Saturday, October 5, 2024

Google Needs Customer Service Brilliance Too

The problem with being a dominant company comes when one treats customer service as another expense.

Judging from what we’ve heard over the past few years, getting in touch with Google’s customer service for AdWords and AdSense isn’t quite the same experience as you get when calling a company that really gets it, like apparel cataloger LL Bean.

Google wants very much to shunt its customers to the Internet when they have problems. The oft-repeated “post your question in our forum” isn’t just about convenience; it’s far less expensive to conduct customer service this way. When it’s staffed efficiently with fast responses, online support through forums and email can be a good experience.

Or, as Smackdown noted, such service may come across as ineffective and unintelligent. An email exchange started with a question from Google as to why Smackdown hadn’t been running any campaigns recently.

That came as news to Smackdown, which had run some ads a couple of weeks prior to that email. A reply to Google’s query brought back a response that simply had no bearing on Smackdown’s question.

We’re not going to bash customer service. It’s not an easy job, the pay generally stinks, and call centers notoriously micromanage their employees. But a clueless response sounds like an untrained response at best.

“It’s as if Google wrote an Eliza style program to handle their customer service questions, and almost got it right. Pick out key phrases from the emails, and see if there is a matching canned response,” said Smackdown.
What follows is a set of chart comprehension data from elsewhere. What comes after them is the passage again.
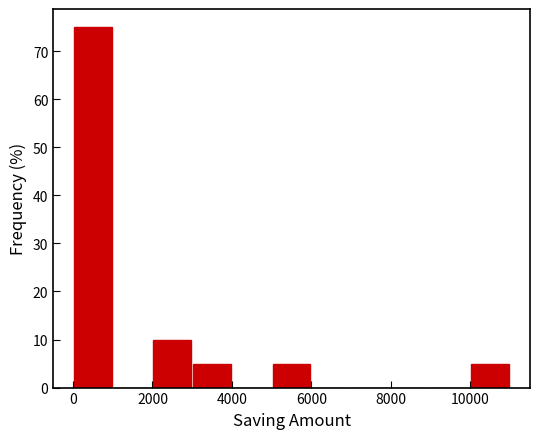

Reading left to right, list every bar in this chart as the range it spans on the x-axis followed by its height. The values are not printed on the chart, so give them approximately, as read against the axis.

0 to 1000: 75
1000 to 2000: 0
2000 to 3000: 10
3000 to 4000: 5
4000 to 5000: 0
5000 to 6000: 5
6000 to 7000: 0
7000 to 8000: 0
8000 to 9000: 0
9000 to 10000: 0
10000 to 11000: 5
Customer service centers do practice this, as a way to try and speed up the response to the customer. For frequently asked questions it can be effective when it addresses what the customer wants, and that seems to be the problem here. At least one customer service person, for whatever reason, didn’t analyze the question.

Smackdown mocked Google’s mantra of hiring talented, passionate people in the wake of this exchange. The problem really comes from companies seeing customer service as a necessary evil, a cost sink attached to the business of making money. It affects hiring practices, and end up delivering what Smackdown encountered: a poor customer service experience.